Leczenie
Leczenie
Nasi użytkownicy założyli 1 226 539 zrzutek i zebrali 1 349 039 215 zł
A ty na co dziś zbierasz?
Aktualności8
-
Witajcie.
Domyślam się, że czekacie na wieści co z Pauliną, jaki jest efekt naszego wyjazdu do Belgradu. Czekałam z napisaniem, aż wrócę do domu by na spokojnie wszystko napisać, a nie na szybko, na kolanie, w ferworze pakowania i powrotu do domu. Wieści są zarówno dobre jak i nie.

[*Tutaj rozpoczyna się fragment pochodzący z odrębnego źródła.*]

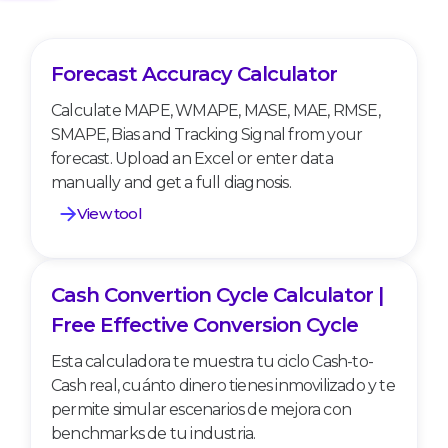
Forecast Accuracy Calculator
Forecast Accuracy Calculator
Calculate MAPE, WMAPE, MASE, MAE, RMSE,
SMAPE, Bias and Tracking Signal from your
forecast. Upload an Excel or enter data
manually and get a full diagnosis.
View tool
Cash Convertion Cycle Calculator |
Cash Convertion Cycle Calculator | Free
Effective Conversion Cycle
Free Effective Conversion Cycle
Esta calculadora te muestra tu ciclo Cash-to-
Cash real, cuánto dinero tienes inmovilizado y te
permite simular escenarios de mejora con
benchmarks de tu industria.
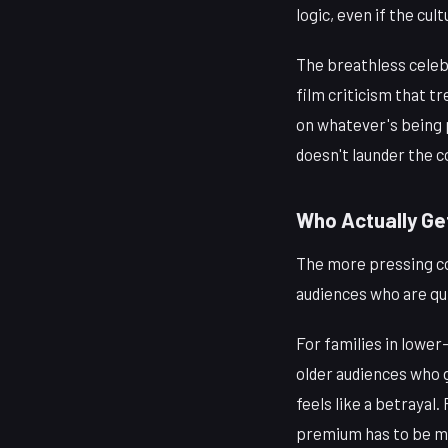
logic, even if the cu
The breathless celebr
film criticism that t
on whatever's being p
doesn't launder the c
Who Actually Ge
The more pressing con
audiences who are qui
For families in lower
older audiences who g
feels like a betrayal
premium has to be ma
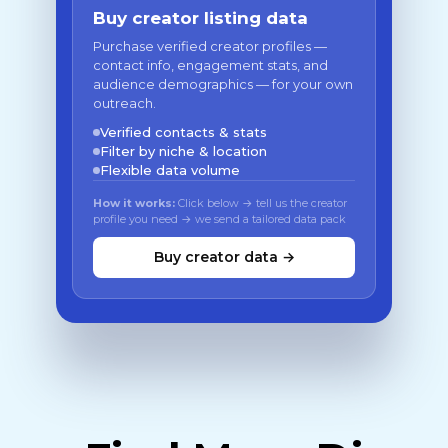
Buy creator listing data
Purchase verified creator profiles —
contact info, engagement stats, and
audience demographics — for your own
outreach.
Verified contacts & stats
Filter by niche & location
Flexible data volume
How it works:
Click below → tell us the creator
profile you need → we send a tailored data pack
Buy creator data →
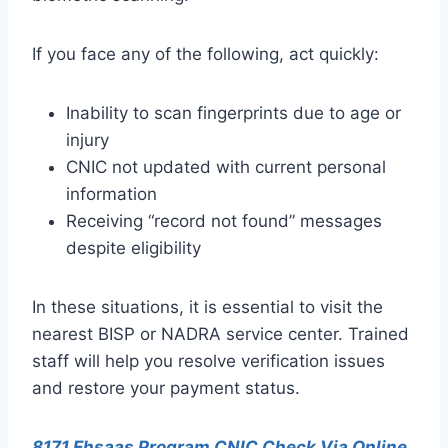
If you face any of the following, act quickly:
Inability to scan fingerprints due to age or
injury
CNIC not updated with current personal
information
Receiving “record not found” messages
despite eligibility
In these situations, it is essential to visit the
nearest BISP or NADRA service center. Trained
staff will help you resolve verification issues
and restore your payment status.
8171 Ehsaas Program CNIC Check Via Online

Po pierwsze, lekarz po bardzo dokładnym obejrzeniu tomografii komputerowej jamy brzusznej oraz badaniu Paulinki odnalazł przyczynę bólu brzucha. Nadmienię, iż brzuch bolał Paulinę od dwóch lat i nikt w Polsce nie wiedział dlaczego. Otóż Paula ma Zespół Dunbar – zespół ucisku pnia trzewnego. Najprościej mówiąc, tętnica jest uciskana przez przeponę. Każdy stan zapalny w jamie brzusznej, który powoduje zwiększenie objętości narządów będzie powodował ucisk, a co za tym idzie ból. Okazało się także, że w czasie jak Paulina miała tomografię to miała zapalenie trzustki, o czym nie mieliśmy pojęcia. Nie zliczę u ilu lekarzy byłam z dzieckiem, nawet w szpitalu leżała z powodu bólu brzucha i żaden przyczyny nie znalazł.
Drugą, całkiem dobrą wiadomością jest to, że wyniki badań wykonane w Belgradzie są zadowalające. Paula ma co prawda niskie żelazo i z tym musimy powalczyć, ale ogólnie jest dobrze. Czekamy jeszcze na wyniki wymazów (około 2-3 tygodnie). Gdy będą wyniki zapadnie decyzja czy usuwamy migdały.
W oparciu o wyniki i badanie Paulinki lekarz zmienił dotychczasowe leki. Paula nadal będzie otrzymywała leki na wyciszenie tików jak i te przeciwpadaczkowe, ale zmienione. Niestety tak jest z lekami, że trzeba podjąć kilka prób, aby je dopasować. Trzymajcie kciuki, aby to było to.
Co do leczenia wlewami z immunoglobulin – lekarz kazał jeszcze się wstrzymać. W jego opinii najpierw musimy usunąć przyczynę, czyli prawdopodobnie streptococus, który siedzi zakamuflowany w migdałach i wtedy myśleć o ivigu. Bez usunięcia przyczyny można ivig podawać w nieskończoność i każdy wlew pomoże na chwilę, a nie o to nam chodzi.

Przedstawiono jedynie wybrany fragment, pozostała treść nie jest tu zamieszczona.